Figure 3 Replica selection using ants

4. Preliminary Performance Evaluation In this paper, we report results of preliminary performance evaluation of the prototype of Replica Management Framework, leaving more detailed evaluation to our future work. We profiled the prototype in order to see how different parts of the framework contribute to the total service time.

In our evaluation experiments, a client submits replica selection requests to our Replica Management component that includes Replica Location Service (RLS), Notification service and the three lower-level components deployed in a GT4 container. The client computer is a PC with Intel Pentium processor 1.6 GHz, 512MB RAM and Intel 802.11b wireless card. The client requests to place a replica of a specified file with the RTT requirement of 100 milliseconds indicating that the local storage space the client can provide is zero, i.e. that a replica is not allowed to be placed at the client site. The experimental Grid includes several nodes connected by the DKS middleware in the DKS ring. There is at least one replica of the requested file in the DKS ring and positions of all existing replicas are recorded in RLS. The RTT values are randomly generated according to the uniform distribution between 1 and 1000 ms. We divide the replica selection process into the following phases and estimate duration of each phase. 1) Submit a replica placement request is the phase

when the client creates a resource in the Notification service and subscribes to its properties

for result notification. The resource contains client requirements for replica placement.

2) Query RLS is the phase when the delegate agent queries the RLS for positions of replicas of the requested file.

##########

WRITTEN INSTRUCTION 1
Print the entries from the line containing "genus: Prunella" through the line containing "genus: Turdus", both lines included, reproducing each one unchanged.
WRITTEN INSTRUCTION 2
Write what follows in the replica management excerpt, starting after its last sentence.
The replica management excerpt and the entries come from unrelated sources.

##########

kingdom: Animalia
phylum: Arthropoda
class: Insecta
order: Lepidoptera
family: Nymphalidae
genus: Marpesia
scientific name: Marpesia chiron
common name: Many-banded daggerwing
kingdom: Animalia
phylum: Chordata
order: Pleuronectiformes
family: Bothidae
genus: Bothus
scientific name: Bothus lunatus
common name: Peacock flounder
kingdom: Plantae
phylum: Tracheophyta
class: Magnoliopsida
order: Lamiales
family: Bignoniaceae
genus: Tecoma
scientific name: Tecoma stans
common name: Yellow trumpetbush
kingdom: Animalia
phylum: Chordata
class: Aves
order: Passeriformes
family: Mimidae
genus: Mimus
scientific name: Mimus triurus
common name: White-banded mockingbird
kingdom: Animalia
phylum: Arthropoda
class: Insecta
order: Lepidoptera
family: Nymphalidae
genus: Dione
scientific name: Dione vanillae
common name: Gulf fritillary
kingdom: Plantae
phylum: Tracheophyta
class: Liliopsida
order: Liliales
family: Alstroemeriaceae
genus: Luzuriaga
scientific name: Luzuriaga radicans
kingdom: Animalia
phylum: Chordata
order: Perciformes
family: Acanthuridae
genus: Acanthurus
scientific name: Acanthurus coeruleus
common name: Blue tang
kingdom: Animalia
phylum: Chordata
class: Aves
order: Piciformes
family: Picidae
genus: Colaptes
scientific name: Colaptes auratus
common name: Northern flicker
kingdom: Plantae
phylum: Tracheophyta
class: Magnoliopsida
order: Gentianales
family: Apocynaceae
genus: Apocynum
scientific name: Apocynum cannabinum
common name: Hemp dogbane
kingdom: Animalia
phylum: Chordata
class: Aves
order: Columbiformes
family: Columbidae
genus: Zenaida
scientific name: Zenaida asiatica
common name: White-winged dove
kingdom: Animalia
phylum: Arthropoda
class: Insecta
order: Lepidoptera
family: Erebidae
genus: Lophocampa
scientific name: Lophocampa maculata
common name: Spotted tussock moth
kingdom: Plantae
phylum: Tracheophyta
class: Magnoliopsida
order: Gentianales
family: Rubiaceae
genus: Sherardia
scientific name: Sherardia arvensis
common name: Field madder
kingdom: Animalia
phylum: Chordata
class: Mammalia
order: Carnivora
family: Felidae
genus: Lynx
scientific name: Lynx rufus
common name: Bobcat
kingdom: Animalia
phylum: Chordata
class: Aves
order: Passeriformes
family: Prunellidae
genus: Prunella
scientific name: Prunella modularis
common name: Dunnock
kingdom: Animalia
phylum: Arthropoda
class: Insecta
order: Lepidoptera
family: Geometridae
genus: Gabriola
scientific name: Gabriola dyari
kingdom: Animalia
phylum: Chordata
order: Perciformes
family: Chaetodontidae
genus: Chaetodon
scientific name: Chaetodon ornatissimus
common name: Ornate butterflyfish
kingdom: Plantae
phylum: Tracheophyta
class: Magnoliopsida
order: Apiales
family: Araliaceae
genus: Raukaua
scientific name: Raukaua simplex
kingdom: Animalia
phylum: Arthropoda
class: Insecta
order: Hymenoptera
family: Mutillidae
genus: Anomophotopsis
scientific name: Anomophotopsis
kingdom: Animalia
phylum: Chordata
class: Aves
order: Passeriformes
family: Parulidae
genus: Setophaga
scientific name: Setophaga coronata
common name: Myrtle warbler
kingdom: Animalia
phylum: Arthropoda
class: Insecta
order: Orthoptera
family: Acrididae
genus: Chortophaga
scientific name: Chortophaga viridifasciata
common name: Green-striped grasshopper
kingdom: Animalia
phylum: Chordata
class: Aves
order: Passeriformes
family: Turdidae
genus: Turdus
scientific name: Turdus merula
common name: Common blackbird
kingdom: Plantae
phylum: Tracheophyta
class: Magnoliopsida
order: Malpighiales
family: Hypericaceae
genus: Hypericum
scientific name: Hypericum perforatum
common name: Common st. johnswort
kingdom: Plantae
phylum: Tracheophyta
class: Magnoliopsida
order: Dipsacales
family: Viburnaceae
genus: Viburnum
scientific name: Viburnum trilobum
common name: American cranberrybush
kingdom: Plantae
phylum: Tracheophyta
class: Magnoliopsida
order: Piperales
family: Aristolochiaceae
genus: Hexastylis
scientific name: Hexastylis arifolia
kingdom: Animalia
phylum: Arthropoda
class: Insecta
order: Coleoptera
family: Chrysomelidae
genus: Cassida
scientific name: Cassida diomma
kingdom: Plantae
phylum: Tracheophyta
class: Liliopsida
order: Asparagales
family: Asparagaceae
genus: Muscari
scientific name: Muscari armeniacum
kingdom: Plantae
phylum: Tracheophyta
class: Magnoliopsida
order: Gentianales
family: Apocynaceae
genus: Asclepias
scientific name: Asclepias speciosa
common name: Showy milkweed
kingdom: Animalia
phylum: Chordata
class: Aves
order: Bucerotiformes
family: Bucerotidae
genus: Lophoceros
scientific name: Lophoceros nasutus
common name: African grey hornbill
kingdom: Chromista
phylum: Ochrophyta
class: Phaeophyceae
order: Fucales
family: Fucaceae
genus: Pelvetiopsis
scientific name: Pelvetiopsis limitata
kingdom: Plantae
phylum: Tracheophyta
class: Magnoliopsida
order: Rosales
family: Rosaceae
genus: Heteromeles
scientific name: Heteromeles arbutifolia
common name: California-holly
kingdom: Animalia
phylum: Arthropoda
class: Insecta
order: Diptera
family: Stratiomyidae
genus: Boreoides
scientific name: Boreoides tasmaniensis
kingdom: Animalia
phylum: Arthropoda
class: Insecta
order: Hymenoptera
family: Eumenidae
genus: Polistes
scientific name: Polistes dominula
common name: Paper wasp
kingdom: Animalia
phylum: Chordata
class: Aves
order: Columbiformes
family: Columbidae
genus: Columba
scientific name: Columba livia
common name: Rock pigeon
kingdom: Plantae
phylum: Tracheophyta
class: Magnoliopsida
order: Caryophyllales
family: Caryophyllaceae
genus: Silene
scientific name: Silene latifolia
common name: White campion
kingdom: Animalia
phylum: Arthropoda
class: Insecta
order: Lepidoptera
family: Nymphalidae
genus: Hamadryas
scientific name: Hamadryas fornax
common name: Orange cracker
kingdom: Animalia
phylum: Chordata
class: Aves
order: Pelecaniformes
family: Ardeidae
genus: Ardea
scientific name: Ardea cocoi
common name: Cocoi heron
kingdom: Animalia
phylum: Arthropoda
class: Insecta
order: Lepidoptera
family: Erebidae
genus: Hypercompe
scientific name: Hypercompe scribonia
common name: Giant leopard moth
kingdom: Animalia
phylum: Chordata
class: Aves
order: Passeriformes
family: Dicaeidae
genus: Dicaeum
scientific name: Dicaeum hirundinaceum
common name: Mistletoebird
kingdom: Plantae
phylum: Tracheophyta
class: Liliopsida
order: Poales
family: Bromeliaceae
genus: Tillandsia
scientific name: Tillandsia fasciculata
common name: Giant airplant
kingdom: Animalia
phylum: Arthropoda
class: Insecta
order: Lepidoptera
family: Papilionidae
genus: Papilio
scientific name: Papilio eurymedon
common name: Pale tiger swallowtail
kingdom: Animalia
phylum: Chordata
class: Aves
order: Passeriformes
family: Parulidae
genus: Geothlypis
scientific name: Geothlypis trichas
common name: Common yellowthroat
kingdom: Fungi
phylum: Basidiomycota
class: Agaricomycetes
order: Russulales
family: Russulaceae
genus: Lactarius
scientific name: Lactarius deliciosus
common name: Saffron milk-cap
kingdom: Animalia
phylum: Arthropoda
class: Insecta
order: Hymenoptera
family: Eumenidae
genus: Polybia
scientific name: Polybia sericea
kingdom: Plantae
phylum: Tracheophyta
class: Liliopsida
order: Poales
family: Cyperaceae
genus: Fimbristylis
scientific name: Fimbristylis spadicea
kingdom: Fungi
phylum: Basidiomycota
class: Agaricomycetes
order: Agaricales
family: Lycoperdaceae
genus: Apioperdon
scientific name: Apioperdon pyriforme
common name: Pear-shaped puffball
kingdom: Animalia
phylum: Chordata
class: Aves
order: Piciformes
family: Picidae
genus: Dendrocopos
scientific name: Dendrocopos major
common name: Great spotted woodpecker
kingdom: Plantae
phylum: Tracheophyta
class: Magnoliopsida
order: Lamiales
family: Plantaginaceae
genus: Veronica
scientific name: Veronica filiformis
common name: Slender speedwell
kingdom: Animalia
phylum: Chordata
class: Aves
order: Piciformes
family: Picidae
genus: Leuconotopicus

##########

RIGHT ANSWER 1
genus: Prunella
scientific name: Prunella modularis
common name: Dunnock
kingdom: Animalia
phylum: Arthropoda
class: Insecta
order: Lepidoptera
family: Geometridae
genus: Gabriola
scientific name: Gabriola dyari
kingdom: Animalia
phylum: Chordata
order: Perciformes
family: Chaetodontidae
genus: Chaetodon
scientific name: Chaetodon ornatissimus
common name: Ornate butterflyfish
kingdom: Plantae
phylum: Tracheophyta
class: Magnoliopsida
order: Apiales
family: Araliaceae
genus: Raukaua
scientific name: Raukaua simplex
kingdom: Animalia
phylum: Arthropoda
class: Insecta
order: Hymenoptera
family: Mutillidae
genus: Anomophotopsis
scientific name: Anomophotopsis
kingdom: Animalia
phylum: Chordata
class: Aves
order: Passeriformes
family: Parulidae
genus: Setophaga
scientific name: Setophaga coronata
common name: Myrtle warbler
kingdom: Animalia
phylum: Arthropoda
class: Insecta
order: Orthoptera
family: Acrididae
genus: Chortophaga
scientific name: Chortophaga viridifasciata
common name: Green-striped grasshopper
kingdom: Animalia
phylum: Chordata
class: Aves
order: Passeriformes
family: Turdidae
genus: Turdus

RIGHT ANSWER 2
3) Judge the existing replica site phase includes two steps: (1) to get the file size from one of the replica positions and to check whether the client site has enough storage space to store a replica of the file; and (2) to decide whether the existing replica site can satisfy the RTT requirement.

4) Seeking appropriate positions by motivating ants is the phase to use ants walking around the DKS ring to find replica position(s) that fulfill the RTT requirement.

5) Register the new replica is the phase to copy the replica to the new site and register its position in RLS. In our profiling experiments, the file copy time that is takes to create a new replica, was not counted in the service time as it depends on actual file size and GridFTP configuration which may vary greatly between different sites. In our future work we plan to include an optional mode in which the replica placement service can compute (predict) the file copy time and interact with the client to check whether it is worth copying the replica to a new location. It might be inefficient to copy the replica to a new position because the file can be too large or/and the link might be too slow.

6) Inform the client is the phase to update the resource properties in the Notification service with the results and, in this way, trigger the Notification service to notify the client.


To enforce the Replica Management to find a new position for a replica, all Grid sites with existing replicas generate RTTs longer than the required RTT so that the sites do not meet the RTT requirement in the 3-rd phase (Judge the existing replica site). In our future work, we plan to assess how the service time depends on the number of ants, the size of the DKS ring, its population and a distribution of placements (sites) in the ring that fulfill the RTT requirement. Assuming that the k parameter in the DKS is 2, the requested site motivates two ants that walk a specified number (5 in our experiments) of steps. The client submits the request several times in order to obtain the average performance shown in Table 1.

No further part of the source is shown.